Sun Cluster 3.1 Data Service for Oracle

Understanding Sun Cluster HA for Oracle Fault Monitor

The two fault monitors for Sun Cluster HA for Oracle are a server and a listener monitor.

Oracle Server Fault Monitor

The fault monitor for the Oracle server uses a request to the server to query the health of the server.

The server fault monitor consists of the following two processes.

a main fault monitor process, which performs error lookup and scha_control actions
a database client fault probe, which performs database transactions

All of the database connections from the probe are performed as user oracle. The main fault monitor determines that the operation is successful if the database is online and no errors are returned during the transaction.

If the database transaction fails, the main process checks the internal action table for an action to be performed and performs the predetermined action. If the action executes an external program, it is executed as a separate process in the background. Possible actions include the following.

switchover
stopping the server
restarting the server
stopping the resource group
restarting the resource group

The probe uses the time-out value that is set in the resource property Probe_timeout to determine how much time to spend to successfully probe Oracle.

The server fault monitor also scans Oracle's alert_log_file and takes action based on any errors that the fault monitor finds.

The server fault monitor is started through pmfadm to make the monitor highly available. If the monitor is killed for any reason, the Process Monitor Facility (PMF) automatically restarts the monitor.
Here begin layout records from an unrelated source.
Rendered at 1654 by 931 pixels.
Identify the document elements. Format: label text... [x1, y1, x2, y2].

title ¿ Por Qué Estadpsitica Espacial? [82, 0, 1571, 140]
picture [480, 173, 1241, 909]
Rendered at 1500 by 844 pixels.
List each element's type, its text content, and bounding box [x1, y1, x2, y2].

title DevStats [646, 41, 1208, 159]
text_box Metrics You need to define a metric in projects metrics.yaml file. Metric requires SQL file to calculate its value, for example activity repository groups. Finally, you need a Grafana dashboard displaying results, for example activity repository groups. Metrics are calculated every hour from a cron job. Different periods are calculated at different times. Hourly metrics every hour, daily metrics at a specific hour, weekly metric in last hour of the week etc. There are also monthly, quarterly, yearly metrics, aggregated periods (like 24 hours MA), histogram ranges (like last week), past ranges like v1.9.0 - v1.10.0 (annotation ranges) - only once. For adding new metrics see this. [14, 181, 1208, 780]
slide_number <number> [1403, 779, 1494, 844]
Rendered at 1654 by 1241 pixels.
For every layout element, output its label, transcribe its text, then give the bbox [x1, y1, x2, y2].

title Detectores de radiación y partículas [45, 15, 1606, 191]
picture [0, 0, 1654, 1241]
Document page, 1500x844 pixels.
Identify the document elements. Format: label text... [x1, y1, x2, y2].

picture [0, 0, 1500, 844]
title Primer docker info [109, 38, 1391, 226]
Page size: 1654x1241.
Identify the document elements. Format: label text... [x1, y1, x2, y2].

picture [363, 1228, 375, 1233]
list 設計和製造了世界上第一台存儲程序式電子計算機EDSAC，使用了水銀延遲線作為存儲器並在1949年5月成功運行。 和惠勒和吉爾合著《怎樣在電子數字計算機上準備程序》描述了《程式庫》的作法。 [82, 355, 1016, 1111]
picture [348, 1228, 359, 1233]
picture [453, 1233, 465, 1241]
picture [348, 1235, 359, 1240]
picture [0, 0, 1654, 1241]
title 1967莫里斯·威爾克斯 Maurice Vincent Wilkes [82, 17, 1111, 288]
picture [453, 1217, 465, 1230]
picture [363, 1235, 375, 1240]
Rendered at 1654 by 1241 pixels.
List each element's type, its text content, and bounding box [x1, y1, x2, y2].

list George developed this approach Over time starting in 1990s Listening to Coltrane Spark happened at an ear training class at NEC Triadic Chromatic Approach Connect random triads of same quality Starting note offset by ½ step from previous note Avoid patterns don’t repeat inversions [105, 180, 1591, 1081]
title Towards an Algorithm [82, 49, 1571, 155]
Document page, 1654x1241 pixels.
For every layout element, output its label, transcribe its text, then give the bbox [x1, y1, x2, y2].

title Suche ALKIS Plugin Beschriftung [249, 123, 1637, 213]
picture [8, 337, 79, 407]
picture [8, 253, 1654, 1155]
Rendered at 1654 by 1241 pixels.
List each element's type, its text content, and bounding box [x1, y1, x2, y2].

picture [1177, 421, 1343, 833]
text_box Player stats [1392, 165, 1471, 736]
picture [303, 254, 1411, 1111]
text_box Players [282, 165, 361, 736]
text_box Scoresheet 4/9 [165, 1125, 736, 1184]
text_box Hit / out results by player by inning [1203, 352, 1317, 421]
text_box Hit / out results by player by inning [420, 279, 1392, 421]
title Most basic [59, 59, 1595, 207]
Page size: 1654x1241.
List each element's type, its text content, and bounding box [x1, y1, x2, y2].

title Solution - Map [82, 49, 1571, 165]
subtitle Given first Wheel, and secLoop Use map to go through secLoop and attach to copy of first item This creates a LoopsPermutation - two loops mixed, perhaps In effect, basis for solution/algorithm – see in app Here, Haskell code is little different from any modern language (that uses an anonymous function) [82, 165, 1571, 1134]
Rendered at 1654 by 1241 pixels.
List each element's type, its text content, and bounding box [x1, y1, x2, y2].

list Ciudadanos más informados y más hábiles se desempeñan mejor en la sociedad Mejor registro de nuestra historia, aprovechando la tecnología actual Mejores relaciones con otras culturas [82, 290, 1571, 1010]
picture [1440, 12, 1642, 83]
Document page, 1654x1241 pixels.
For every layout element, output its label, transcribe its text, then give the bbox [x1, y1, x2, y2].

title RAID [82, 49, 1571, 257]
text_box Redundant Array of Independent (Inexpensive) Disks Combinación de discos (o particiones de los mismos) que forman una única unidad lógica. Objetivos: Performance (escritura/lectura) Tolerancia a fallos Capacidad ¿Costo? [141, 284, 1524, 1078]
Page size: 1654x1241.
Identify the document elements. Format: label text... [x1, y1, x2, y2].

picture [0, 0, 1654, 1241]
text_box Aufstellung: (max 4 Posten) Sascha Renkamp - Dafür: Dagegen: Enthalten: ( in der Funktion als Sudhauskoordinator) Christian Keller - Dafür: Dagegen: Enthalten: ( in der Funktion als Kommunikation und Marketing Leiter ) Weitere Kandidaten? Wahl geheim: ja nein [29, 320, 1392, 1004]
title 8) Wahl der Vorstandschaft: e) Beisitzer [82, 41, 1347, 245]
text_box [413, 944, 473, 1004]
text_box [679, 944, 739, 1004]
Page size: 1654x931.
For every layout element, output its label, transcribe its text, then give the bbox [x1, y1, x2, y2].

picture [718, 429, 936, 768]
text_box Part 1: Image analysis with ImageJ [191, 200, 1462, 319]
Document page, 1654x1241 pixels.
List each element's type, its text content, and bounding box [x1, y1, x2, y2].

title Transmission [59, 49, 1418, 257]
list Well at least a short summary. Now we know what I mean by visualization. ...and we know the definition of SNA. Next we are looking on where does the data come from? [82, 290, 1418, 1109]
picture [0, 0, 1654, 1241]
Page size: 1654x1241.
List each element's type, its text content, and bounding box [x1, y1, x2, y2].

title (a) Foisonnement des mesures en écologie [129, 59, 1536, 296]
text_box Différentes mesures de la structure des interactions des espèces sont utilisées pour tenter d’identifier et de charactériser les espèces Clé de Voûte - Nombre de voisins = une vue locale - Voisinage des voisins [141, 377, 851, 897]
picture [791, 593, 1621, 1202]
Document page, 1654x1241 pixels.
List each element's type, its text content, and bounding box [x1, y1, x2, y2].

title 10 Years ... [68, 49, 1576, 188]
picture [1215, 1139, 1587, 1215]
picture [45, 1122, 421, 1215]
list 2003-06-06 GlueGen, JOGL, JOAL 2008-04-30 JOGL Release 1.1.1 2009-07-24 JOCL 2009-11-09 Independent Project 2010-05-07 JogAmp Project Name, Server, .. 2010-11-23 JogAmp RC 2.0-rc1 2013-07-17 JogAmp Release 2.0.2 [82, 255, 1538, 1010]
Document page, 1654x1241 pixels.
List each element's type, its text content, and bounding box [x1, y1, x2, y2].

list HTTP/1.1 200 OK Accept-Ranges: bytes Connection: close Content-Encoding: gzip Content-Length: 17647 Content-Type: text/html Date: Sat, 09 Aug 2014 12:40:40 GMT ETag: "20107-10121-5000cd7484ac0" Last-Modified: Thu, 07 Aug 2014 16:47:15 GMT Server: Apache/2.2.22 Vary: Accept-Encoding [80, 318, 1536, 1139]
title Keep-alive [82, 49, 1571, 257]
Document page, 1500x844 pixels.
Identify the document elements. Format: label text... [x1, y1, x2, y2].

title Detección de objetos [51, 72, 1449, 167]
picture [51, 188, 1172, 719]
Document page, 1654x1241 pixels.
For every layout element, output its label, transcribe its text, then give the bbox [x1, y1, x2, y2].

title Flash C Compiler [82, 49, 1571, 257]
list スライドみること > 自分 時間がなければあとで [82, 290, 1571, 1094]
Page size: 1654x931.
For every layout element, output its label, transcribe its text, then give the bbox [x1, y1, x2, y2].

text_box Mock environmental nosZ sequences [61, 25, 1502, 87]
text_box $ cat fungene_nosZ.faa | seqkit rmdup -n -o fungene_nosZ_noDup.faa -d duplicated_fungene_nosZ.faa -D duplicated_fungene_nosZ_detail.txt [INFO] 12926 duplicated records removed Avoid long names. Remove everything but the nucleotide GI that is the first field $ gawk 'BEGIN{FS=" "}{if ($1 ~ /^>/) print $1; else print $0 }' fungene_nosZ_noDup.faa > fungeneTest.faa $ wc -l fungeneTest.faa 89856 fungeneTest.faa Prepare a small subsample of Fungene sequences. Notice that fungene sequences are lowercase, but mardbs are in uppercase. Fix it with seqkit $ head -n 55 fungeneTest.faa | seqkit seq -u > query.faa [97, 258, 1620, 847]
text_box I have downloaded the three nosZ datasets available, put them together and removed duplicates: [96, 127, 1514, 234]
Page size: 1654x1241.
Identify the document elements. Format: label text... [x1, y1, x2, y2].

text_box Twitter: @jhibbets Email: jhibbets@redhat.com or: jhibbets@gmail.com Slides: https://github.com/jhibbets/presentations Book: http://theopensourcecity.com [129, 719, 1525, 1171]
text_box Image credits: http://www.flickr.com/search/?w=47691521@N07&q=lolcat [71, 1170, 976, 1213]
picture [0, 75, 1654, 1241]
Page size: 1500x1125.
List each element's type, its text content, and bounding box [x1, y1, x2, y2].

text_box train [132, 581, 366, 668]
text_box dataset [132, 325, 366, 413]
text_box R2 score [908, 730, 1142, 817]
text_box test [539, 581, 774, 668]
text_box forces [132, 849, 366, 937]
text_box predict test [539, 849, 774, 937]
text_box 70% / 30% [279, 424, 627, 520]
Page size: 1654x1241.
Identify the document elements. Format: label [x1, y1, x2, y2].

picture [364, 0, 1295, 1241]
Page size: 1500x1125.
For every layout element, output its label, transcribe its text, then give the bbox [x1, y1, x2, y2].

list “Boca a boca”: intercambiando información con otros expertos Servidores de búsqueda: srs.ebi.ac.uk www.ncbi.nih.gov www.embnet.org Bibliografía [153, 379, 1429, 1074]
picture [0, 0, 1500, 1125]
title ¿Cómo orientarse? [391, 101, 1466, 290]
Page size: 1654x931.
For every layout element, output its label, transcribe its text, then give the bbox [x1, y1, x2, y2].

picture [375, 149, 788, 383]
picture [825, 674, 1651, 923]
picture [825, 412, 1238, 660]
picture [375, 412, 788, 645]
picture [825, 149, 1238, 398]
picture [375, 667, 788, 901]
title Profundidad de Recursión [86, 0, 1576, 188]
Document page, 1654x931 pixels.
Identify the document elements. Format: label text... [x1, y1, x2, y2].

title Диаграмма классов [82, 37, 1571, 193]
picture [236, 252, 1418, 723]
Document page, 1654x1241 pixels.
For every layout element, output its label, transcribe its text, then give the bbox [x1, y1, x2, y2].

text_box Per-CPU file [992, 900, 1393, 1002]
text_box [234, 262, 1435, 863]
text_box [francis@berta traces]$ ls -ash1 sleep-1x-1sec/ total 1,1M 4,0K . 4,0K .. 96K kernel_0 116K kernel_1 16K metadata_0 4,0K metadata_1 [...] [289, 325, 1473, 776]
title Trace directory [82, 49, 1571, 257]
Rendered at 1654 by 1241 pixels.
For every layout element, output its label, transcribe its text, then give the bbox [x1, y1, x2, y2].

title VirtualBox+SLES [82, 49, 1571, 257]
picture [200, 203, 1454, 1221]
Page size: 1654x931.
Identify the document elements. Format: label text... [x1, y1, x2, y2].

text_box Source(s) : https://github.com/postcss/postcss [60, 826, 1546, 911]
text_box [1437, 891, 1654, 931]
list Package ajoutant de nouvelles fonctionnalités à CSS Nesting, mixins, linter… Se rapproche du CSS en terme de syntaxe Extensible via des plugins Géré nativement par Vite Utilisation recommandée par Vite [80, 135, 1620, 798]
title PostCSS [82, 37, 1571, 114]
Oracle Listener Fault Monitor

The Oracle listener fault monitor checks the status of an Oracle listener.

If the listener is running, the Oracle listener fault monitor considers a probe successful. If the fault monitor detects an error, the listener is restarted.

The listener probe is started through pmfadm to make the probe highly available. If the probe is killed, PMF automatically restarts the probe.

If a problem occurs with the listener during a probe, the probe tries to restart the listener. The value set in the resource property Retry_count determines the maximum number of times that the probe attempts the restart. If, after trying for the maximum number of times, the probe is still unsuccessful, the probe stops the fault monitor and does not switch over the resource group.